The firm has taken a hybrid approach to office work, with many lawyers and partners working from home until the end of last week but returning to the office from Monday, March 9.

“We made it optional and left it for each person to decide. In any event, we are very well prepared to work remotely, and there is no impact on our productivity or operations,” adds Beydoun.

Robin Hickman, head of Middle East at Addleshaw Goddard, tells IFLR that the firm is seeing a return to normality in its jurisdictions.

The Middle East is remarkably resilient,” he notes. “The Middle East remains open for business and clients are currently operating near normally whilst, like Addleshaw Goddard, focusing on the safety and wellbeing of staff.”

He adds that transactional work for the firm has not been impacted: “Clients continue to require our legal support as they progress with ongoing transactions, and we have received numerous requests for proposals for new transactional work across the region in the past week.”

At Herbert Smith Freehills Kramer, Chris Walters, head of corporate for the Middle East, echoes both Beydoun’s and Hickman’s comments. He says clients are taking the events “seriously” and local response teams are continuing to monitor working arrangements, supply chains and other matters that may be affected.

“M&A is likely to continue, however there will probably be a shift in the type – for example, inbound, outbound, domestic – of M&A and sectors driving deal flow.
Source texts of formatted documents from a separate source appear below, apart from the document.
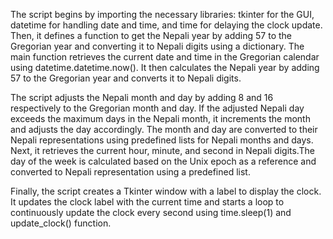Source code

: The script begins by importing the necessary libraries: tkinter for the GUI, datetime for handling date and time, and time for delaying the clock update.
Then, it defines a function to get the Nepali year by adding 57 to the Gregorian year and converting it to Nepali digits using a dictionary.
The main function retrieves the current date and time in the Gregorian calendar using datetime.datetime.now(). It then calculates the Nepali year by adding 57 to the Gregorian year and converts it to Nepali digits.

The script adjusts the Nepali month and day by adding 8 and 16 respectively to the Gregorian month and day. If the adjusted Nepali day exceeds the maximum days in the Nepali month, it increments the month and adjusts the day accordingly.
The month and day are converted to their Nepali representations using predefined lists for Nepali months and days.
Next, it retrieves the current hour, minute, and second in Nepali digits.The day of the week is calculated based on the Unix epoch as a reference and converted to Nepali representation using a predefined list.

Finally, the script creates a Tkinter window with a label to display the clock. It updates the clock label with the current time and starts a loop to continuously update the clock every second using time.sleep(1) and update_clock() function.
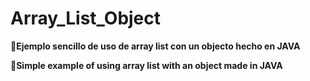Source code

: # Array_List_Object
📌**Ejemplo sencillo de uso de array list con un objecto hecho en JAVA**

📌**Simple example of using array list with an object made in JAVA**
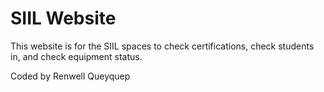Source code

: # SIIL Website

This website is for the SIIL spaces to check certifications, check students in, and check equipment status.

Coded by Renwell Queyquep

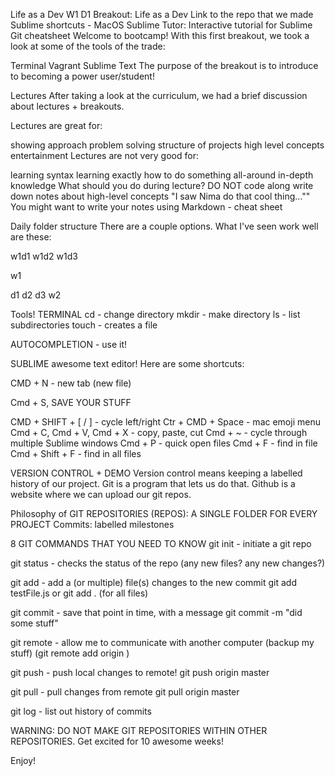 Life as a Dev
W1 D1 Breakout: Life as a Dev
Link to the repo that we made
Sublime shortcuts - MacOS
Sublime Tutor: Interactive tutorial for Sublime
Git cheatsheet
Welcome to bootcamp! With this first breakout, we took a look at some of the tools of the trade:

Terminal
Vagrant
Sublime Text
The purpose of the breakout is to introduce to becoming a power user/student!

Lectures
After taking a look at the curriculum, we had a brief discussion about lectures + breakouts.

Lectures are great for:

showing approach
problem solving
structure of projects
high level concepts
entertainment
Lectures are not very good for:

learning syntax
learning exactly how to do something
all-around in-depth knowledge
What should you do during lecture?
DO NOT code along
write down notes about high-level concepts
"I saw Nima do that cool thing...""
You might want to write your notes using Markdown - cheat sheet

Daily folder structure
There are a couple options. What I've seen work well are these:

w1d1
w1d2
w1d3

w1

d1
d2
d3
w2

Tools!
TERMINAL
cd - change directory
mkdir - make directory
ls - list subdirectories
touch - creates a file

AUTOCOMPLETION - use it!

SUBLIME
awesome text editor!
Here are some shortcuts:

CMD + N - new tab (new file)

Cmd + S, SAVE YOUR STUFF

CMD + SHIFT + [ / ] - cycle left/right Ctr + CMD + Space - mac emoji menu Cmd + C, Cmd + V, Cmd + X - copy, paste, cut Cmd + ~ - cycle through multiple Sublime windows Cmd + P - quick open files Cmd + F - find in file Cmd + Shift + F - find in all files

VERSION CONTROL + DEMO
Version control means keeping a labelled history of our project. Git is a program that lets us do that. Github is a website where we can upload our git repos.

Philosophy of GIT
REPOSITORIES (REPOS): A SINGLE FOLDER FOR EVERY PROJECT Commits: labelled milestones

8 GIT COMMANDS THAT YOU NEED TO KNOW
git init - initiate a git repo

git status - checks the status of the repo (any new files? any new changes?)

git add - add a (or multiple) file(s) changes to the new commit git add testFile.js or git add . (for all files)

git commit - save that point in time, with a message git commit -m "did some stuff"

git remote - allow me to communicate with another computer (backup my stuff) (git remote add origin <SOME GITHUB REPO>)

git push - push local changes to remote! git push origin master

git pull - pull changes from remote git pull origin master

git log - list out history of commits

WARNING: DO NOT MAKE GIT REPOSITORIES WITHIN OTHER REPOSITORIES.
Get excited for 10 awesome weeks!

Enjoy!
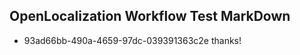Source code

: ## OpenLocalization Workflow Test MarkDown
* 93ad66bb-490a-4659-97dc-039391363c2e thanks!

<!--HONumber=Nov16_HO2-->



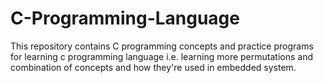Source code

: # C-Programming-Language
This repository contains C programming concepts and practice programs for learning c programming language i.e. learning more permutations and combination of concepts and how they're used in embedded system.
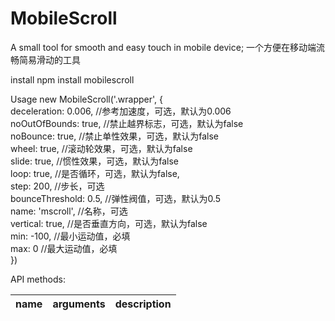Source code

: # MobileScroll
A small tool for smooth and easy touch in mobile device;
一个方便在移动端流畅简易滑动的工具

install
npm install mobilescroll

Usage
new MobileScroll('.wrapper', {<br>
    deceleration: 0.006, //参考加速度，可选，默认为0.006<br>
    noOutOfBounds: true, //禁止越界标志，可选，默认为false<br>
    noBounce: true, //禁止单性效果，可选，默认为false<br>
    wheel: true,    //滚动轮效果，可选，默认为false<br>
    slide: true,    //惯性效果，可选，默认为false<br>
    loop: true,     //是否循环，可选，默认为false,<br>
    step: 200,      //步长，可选<br>
    bounceThreshold: 0.5,   //弹性阀值，可选，默认为0.5<br>
    name: 'mscroll',    //名称，可选<br>
    vertical: true,     //是否垂直方向，可选，默认为false<br>
    min: -100,  //最小运动值，必填<br>
    max: 0     //最大运动值，必填<br>
})


API
methods:

|     name     |     arguments     |     description     |
|--------------|-------------------|---------------------|
        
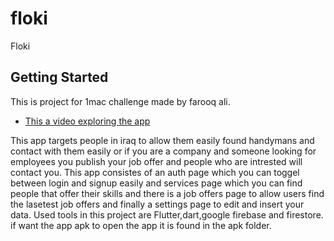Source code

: # floki

Floki

## Getting Started

This is project for 1mac challenge made by farooq ali.

- [This a video exploring the app](https://youtu.be/RmVKlsmxEhk)

This app targets people in iraq to allow them easily found handymans and contact with them easily
or if you are a company and someone looking for employees you publish your job offer and people who are intrested will contact you.
This app consistes of an auth page which you can toggel between login and signup easily and services page which you can find people that offer their skills and there is a job offers page to allow users find the lasetest job offers and finally a settings page to edit and insert your data.
Used tools in this project are Flutter,dart,google firebase and firestore.
if want the app apk to open the app it is found in the apk folder.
At the moment we are not seeing any significant change to our clients’ M&A plans for 2026,” he tells IFLR.

“This is particularly true for outbound investments and other diversification initiatives that involve international deployment of capital. A prolonged conflict is likely to increase uncertainty, and foreign investors will likely pause their investment decisions until there is a clearer view on how the conflict will be resolved and when.”

He adds that the macro-economic impact of a prolonged conflict could see deals becoming more expensive, with companies delaying investment decisions as a result.

“Defensive strategies may also be adopted to preserve cash. However, we would not expect deal activity to slow down completely as there may be opportunities for distressed assets, certain critical sectors will come into focus and regional corporates may look to new jurisdictions to hedge against any slowdown in Middle Eastern countries in which they currently operate,” he concludes.